Task A:
Answer these questions using the text on NKG2D and Pseudomonas aeruginosa infection:
(i) On which cells is the NKG2D-activating receptor expressed?
(ii) Which mouse NKG2D ligands did the infection increase, and in which cells in vivo?
(iii) What did blocking the NKG2D receptor with a specific monoclonal antibody inhibit?
Task B:
List every cell type named in the text on NKG2D and Pseudomonas aeruginosa infection.
Task C:
Carry on the text about NKG2D and Pseudomonas aeruginosa infection from its last sentence.

Text block:
The NKG2D-activating receptor is expressed on cytotoxic lymphocytes and interacts with
ligands expressed on the surface of cells stressed by pathogenic and nonpathogenic stimuli. In this study, we investigated the physiologic importance of
NKG2D receptor-
ligand interactions in response to acute pulmonary
Pseudomonas aeruginosa infection. P. aeruginosa
infection increased the expression of mouse NKG2D
ligands (Rae1) in airway epithelial cells and alveolar macrophages in vivo and also increased the cell surface expression of human NKG2D
ligands (ULBP2) on airway epithelial cells in vitro.
NKG2D receptor blockade with a specific
monoclonal antibody inhibited the pulmonary clearance of P. aeruginosa.

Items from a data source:
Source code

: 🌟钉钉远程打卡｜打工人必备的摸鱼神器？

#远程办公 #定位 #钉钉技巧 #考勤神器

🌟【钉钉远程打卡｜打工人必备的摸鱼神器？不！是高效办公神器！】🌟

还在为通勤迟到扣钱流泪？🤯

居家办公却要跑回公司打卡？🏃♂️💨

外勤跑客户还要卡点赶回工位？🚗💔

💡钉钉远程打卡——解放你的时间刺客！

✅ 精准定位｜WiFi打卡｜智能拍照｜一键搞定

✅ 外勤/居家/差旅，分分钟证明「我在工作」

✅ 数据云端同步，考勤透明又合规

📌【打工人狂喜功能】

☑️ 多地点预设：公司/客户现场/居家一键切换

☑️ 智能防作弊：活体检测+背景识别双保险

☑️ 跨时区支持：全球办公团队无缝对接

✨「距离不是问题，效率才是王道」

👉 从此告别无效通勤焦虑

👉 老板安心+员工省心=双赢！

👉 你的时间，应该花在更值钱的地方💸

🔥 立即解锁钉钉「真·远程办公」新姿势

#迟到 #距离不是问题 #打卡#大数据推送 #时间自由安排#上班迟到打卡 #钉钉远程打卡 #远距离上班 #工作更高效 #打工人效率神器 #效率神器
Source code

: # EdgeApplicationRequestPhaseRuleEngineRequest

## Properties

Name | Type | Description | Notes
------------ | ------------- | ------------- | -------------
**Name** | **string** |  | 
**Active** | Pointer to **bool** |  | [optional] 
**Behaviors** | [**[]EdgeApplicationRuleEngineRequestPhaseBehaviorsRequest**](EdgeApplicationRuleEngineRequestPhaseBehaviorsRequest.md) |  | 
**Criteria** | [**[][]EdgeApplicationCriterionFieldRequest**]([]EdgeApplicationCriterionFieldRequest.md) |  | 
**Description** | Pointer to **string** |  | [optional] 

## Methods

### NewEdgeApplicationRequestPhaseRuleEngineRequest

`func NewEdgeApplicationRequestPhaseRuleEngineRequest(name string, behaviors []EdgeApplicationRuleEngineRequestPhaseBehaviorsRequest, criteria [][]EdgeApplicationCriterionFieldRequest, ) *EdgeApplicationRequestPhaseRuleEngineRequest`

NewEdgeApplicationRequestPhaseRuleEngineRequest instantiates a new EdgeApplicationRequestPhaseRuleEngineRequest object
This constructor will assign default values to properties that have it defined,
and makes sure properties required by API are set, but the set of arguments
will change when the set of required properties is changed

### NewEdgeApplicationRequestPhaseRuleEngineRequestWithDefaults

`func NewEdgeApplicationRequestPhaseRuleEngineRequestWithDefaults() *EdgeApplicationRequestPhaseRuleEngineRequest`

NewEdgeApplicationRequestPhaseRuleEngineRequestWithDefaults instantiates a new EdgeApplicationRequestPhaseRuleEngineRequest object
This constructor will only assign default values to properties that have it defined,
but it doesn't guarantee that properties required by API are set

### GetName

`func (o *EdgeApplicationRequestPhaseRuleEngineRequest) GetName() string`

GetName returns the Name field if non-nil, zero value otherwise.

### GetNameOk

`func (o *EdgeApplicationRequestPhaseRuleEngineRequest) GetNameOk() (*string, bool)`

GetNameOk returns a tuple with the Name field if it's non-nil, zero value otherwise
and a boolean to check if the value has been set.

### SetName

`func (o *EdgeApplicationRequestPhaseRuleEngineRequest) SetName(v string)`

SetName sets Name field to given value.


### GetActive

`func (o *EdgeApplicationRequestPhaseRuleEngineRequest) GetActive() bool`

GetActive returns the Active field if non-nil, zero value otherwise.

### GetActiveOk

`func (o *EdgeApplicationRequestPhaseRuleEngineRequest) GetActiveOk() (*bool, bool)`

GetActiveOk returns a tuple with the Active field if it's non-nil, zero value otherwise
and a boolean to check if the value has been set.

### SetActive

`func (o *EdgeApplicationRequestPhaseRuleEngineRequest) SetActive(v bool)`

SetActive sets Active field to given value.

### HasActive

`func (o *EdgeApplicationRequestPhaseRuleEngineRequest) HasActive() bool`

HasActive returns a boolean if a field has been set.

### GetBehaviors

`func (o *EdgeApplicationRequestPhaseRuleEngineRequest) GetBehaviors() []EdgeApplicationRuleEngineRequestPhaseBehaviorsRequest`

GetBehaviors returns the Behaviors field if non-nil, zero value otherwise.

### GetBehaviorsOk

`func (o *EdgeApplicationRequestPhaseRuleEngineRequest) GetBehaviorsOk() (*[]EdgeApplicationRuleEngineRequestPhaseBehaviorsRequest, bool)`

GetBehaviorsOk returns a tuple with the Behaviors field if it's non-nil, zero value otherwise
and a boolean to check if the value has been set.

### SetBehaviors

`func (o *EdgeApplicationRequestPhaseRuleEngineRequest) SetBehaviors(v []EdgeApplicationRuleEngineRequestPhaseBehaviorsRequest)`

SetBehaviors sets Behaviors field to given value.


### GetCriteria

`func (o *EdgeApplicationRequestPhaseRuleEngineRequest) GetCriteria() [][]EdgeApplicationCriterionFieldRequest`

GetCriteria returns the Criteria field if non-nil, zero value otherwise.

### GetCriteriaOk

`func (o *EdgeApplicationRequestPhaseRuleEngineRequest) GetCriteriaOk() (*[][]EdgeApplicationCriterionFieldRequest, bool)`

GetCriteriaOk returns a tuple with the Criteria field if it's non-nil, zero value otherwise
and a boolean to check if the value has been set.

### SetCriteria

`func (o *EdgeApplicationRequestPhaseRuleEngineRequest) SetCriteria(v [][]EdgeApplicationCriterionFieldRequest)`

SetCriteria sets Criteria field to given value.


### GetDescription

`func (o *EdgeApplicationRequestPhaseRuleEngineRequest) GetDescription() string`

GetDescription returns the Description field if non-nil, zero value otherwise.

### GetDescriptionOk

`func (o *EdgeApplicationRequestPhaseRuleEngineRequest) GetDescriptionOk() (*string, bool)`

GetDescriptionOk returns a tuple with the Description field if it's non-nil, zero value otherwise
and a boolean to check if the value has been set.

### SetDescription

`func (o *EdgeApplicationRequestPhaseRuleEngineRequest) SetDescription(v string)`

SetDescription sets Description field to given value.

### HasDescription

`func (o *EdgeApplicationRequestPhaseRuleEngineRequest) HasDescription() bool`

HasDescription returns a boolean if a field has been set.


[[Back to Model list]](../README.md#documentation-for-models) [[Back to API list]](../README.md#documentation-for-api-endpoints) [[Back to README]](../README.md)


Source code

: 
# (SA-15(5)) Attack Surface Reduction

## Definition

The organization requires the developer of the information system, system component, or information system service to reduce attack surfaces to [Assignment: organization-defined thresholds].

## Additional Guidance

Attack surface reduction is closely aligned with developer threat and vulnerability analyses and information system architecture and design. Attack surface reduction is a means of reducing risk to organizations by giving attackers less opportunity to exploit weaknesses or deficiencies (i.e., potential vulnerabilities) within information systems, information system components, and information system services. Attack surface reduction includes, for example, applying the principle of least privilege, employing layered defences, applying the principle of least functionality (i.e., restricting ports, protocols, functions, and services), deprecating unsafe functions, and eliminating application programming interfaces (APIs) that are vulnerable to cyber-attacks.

Final answer A:
(i) Cytotoxic lymphocytes.
(ii) Rae1, in airway epithelial cells and alveolar macrophages.
(iii) The pulmonary clearance of P. aeruginosa.

Final answer B:
- Cytotoxic lymphocytes
- Airway epithelial cells
- Alveolar macrophages

Final answer C:
NKG2D receptor blockade also resulted in decreased production of Th1
cytokines and
nitric oxide in the lungs of P. aeruginosa-infected mice. Additionally,
NKG2D receptor blockade reduced the epithelial cell sloughing that accompanies P. aeruginosa
infection. Macrophage phagocytosis and bronchoalveolar lavage cellularity were not different in P. aeruginosa-infected mice with and without
NKG2D receptor blockade. These results demonstrate the importance of NKG2D-mediated immune activation in the clearance of acute
bacterial infection and suggest that epithelial cell-lymphocyte interactions mediate pulmonary
cytokine production, epithelial cell integrity, and bacterial clearance.